Data excerpts:
::::
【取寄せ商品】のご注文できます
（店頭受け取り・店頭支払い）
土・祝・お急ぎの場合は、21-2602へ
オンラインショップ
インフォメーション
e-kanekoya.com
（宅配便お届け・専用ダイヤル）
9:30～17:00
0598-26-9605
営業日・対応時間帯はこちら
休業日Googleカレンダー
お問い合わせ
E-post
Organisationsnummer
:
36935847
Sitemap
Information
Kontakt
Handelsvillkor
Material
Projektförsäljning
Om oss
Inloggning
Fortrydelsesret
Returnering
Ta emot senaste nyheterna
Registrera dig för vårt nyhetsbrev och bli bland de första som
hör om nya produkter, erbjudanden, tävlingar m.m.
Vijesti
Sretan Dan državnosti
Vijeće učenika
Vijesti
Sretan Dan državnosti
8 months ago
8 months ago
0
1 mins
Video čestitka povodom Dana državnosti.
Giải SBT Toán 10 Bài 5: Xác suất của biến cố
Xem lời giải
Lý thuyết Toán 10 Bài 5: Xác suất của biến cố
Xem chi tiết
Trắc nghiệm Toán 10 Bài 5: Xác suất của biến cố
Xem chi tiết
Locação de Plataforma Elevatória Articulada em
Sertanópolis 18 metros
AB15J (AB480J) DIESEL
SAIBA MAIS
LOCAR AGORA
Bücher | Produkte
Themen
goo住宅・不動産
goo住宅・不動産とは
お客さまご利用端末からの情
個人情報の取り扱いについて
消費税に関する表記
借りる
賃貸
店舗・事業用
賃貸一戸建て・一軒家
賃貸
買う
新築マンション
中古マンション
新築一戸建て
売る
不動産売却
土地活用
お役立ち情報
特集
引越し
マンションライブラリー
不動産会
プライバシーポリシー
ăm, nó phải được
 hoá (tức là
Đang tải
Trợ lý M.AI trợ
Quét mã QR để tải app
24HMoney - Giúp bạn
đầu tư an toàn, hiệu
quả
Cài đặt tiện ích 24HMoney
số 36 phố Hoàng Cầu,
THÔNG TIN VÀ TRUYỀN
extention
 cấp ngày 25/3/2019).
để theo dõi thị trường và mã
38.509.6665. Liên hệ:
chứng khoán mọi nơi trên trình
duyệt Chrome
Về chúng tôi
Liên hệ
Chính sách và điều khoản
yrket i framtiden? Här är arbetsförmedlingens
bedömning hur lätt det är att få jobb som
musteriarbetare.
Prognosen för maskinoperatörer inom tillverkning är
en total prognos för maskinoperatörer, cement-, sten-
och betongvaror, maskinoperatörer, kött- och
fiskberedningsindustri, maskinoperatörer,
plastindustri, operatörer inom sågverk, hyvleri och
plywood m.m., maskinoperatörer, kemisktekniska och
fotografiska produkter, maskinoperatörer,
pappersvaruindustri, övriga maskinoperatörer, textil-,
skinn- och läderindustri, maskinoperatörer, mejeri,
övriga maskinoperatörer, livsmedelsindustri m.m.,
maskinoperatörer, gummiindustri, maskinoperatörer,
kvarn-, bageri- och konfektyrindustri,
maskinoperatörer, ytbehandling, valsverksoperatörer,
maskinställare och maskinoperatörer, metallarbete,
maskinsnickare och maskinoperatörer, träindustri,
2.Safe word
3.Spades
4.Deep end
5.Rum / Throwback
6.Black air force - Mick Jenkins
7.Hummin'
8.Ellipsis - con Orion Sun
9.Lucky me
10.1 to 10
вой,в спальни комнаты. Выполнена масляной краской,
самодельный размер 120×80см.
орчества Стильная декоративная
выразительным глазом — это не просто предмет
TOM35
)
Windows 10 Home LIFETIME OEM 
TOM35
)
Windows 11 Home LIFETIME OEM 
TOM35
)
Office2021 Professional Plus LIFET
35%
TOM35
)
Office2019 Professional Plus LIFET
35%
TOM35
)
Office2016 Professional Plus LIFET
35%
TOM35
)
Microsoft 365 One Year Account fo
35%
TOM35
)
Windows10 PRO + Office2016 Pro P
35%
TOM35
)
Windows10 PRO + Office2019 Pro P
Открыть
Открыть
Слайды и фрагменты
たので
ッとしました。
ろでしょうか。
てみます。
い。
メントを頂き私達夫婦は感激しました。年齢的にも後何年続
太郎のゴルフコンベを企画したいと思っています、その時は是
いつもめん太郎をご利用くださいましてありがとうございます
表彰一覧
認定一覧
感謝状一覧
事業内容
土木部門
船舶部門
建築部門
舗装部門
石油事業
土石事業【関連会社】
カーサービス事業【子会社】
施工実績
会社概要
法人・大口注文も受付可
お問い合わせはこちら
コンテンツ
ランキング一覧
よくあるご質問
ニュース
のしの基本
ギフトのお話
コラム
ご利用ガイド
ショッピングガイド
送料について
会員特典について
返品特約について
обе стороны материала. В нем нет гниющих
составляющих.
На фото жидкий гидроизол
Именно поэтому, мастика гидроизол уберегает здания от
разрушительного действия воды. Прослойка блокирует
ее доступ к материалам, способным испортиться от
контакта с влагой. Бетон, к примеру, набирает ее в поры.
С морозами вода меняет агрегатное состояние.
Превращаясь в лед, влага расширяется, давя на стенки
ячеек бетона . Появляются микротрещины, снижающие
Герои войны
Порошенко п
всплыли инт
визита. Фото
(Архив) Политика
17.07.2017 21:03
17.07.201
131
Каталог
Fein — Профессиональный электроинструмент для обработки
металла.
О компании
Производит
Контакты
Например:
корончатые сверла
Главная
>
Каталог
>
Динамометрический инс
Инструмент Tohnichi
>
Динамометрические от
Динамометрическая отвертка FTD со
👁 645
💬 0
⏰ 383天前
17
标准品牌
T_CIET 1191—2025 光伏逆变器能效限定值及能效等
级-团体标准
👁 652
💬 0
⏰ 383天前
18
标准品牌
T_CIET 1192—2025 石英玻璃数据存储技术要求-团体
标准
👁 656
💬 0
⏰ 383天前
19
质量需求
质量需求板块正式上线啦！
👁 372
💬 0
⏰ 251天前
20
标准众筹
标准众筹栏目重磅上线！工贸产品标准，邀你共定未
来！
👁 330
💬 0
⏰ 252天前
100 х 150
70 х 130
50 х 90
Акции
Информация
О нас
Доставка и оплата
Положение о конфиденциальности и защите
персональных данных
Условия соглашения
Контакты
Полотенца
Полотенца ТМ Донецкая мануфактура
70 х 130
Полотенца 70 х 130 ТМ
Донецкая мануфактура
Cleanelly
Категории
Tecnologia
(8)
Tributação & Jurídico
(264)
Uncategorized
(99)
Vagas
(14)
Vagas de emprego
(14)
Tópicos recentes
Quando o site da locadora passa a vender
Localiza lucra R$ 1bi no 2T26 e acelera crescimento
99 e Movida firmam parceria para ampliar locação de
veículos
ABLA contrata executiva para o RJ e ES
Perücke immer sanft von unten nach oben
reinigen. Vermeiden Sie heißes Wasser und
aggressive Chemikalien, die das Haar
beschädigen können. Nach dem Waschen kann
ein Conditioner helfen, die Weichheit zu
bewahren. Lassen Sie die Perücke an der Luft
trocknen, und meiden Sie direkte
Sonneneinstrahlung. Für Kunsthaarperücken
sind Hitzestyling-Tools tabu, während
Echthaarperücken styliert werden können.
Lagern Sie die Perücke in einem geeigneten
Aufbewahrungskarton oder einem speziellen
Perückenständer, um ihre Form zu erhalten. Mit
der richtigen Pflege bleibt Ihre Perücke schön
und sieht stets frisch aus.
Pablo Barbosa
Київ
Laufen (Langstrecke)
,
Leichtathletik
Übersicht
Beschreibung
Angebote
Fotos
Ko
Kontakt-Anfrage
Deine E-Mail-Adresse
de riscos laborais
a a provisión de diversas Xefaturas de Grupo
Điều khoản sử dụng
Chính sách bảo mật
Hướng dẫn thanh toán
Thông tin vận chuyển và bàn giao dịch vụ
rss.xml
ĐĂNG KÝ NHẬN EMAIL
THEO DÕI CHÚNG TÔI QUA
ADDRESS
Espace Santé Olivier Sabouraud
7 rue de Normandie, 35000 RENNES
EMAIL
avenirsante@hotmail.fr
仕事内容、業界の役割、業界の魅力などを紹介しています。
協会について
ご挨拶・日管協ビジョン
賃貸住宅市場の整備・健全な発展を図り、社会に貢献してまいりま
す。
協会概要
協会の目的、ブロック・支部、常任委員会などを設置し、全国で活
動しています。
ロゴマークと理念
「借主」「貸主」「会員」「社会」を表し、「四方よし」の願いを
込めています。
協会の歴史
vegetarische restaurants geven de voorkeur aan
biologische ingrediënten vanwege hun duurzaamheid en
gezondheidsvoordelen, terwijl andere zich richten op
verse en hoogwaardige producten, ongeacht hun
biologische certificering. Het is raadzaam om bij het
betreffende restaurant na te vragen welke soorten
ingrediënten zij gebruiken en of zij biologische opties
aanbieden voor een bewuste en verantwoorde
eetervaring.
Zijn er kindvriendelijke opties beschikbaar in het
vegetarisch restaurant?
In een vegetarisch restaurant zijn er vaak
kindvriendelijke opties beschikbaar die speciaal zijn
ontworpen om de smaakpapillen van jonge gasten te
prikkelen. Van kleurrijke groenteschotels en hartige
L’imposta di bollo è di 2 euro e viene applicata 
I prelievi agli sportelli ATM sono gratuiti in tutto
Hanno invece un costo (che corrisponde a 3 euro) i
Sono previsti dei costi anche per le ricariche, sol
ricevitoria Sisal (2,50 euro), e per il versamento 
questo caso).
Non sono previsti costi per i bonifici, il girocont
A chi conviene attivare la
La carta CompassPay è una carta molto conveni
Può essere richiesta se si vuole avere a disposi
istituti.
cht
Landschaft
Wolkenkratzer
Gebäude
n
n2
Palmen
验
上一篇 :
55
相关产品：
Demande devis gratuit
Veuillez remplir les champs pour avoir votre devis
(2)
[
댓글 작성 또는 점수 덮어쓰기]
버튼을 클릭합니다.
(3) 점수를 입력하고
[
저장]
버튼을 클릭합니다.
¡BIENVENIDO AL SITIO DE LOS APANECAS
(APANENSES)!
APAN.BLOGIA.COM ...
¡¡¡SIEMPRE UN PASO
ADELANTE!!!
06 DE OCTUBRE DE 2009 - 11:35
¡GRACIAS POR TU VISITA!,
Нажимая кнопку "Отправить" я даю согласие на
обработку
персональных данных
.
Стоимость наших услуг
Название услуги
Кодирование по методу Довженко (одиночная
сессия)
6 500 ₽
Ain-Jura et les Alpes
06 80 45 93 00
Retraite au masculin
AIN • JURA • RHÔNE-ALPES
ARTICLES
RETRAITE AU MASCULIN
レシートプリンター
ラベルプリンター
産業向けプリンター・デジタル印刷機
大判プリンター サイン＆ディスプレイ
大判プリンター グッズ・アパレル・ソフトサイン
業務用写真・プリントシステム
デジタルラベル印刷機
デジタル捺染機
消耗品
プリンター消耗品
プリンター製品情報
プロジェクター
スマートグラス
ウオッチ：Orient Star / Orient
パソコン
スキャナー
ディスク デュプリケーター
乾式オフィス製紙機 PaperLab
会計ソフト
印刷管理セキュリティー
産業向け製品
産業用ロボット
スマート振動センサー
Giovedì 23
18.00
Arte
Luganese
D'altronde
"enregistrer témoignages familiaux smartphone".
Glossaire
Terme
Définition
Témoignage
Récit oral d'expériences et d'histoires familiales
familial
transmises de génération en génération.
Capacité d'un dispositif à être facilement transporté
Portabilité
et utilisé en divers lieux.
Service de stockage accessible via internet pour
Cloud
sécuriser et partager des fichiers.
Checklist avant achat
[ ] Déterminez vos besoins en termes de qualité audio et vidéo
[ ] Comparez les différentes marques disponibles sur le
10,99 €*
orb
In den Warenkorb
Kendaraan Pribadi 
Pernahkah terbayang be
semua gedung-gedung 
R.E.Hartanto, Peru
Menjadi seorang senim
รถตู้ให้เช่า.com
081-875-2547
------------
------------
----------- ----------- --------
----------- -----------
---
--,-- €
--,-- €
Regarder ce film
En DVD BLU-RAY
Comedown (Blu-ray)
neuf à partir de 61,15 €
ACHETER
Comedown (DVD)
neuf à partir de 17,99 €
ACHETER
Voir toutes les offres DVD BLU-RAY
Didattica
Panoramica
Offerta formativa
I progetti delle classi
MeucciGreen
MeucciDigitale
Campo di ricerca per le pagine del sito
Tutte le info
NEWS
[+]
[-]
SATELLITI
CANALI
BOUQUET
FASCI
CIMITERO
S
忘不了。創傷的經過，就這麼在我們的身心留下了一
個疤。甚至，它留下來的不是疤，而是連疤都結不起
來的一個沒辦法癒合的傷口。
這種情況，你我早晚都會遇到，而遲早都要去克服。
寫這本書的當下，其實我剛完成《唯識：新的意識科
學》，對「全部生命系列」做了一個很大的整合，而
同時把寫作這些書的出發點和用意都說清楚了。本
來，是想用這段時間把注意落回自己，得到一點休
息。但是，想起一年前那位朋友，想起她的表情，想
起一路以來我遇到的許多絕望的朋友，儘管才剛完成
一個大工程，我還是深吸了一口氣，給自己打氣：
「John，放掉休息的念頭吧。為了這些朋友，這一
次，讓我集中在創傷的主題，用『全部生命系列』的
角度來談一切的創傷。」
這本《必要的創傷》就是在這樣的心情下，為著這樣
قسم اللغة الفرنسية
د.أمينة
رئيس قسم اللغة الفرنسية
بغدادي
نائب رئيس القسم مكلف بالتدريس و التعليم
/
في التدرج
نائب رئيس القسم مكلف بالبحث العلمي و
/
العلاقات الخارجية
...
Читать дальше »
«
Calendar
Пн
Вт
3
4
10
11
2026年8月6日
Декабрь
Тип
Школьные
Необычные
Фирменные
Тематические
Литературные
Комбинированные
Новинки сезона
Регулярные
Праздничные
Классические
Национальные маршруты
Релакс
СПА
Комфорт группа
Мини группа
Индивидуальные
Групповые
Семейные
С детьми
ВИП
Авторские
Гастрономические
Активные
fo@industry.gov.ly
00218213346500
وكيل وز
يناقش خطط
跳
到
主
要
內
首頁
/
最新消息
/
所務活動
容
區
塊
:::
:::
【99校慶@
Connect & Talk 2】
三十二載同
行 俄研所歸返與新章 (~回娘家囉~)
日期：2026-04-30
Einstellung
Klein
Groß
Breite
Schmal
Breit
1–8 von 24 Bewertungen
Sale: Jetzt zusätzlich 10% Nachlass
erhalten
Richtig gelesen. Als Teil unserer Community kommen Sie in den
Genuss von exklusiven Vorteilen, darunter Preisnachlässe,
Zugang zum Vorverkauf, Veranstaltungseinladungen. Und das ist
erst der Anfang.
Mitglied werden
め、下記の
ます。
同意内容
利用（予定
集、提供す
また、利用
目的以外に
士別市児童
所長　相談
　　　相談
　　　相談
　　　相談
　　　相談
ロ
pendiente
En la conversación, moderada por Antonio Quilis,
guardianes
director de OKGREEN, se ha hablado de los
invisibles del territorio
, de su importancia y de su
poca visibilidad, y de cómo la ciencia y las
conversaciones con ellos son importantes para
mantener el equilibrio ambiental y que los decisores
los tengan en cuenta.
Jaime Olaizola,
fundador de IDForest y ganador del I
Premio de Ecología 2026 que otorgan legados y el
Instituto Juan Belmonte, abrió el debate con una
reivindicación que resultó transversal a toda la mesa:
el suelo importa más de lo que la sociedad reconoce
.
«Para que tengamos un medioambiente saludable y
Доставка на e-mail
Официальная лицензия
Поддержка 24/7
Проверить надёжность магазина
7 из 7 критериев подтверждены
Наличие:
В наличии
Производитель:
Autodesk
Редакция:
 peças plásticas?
::::
Aim of the exercise ▸ Wherever the word "Chính" turns up in a line of the entries above, copy that line.

Your solution ▸
Chính sách và điều khoản
Chính sách bảo mật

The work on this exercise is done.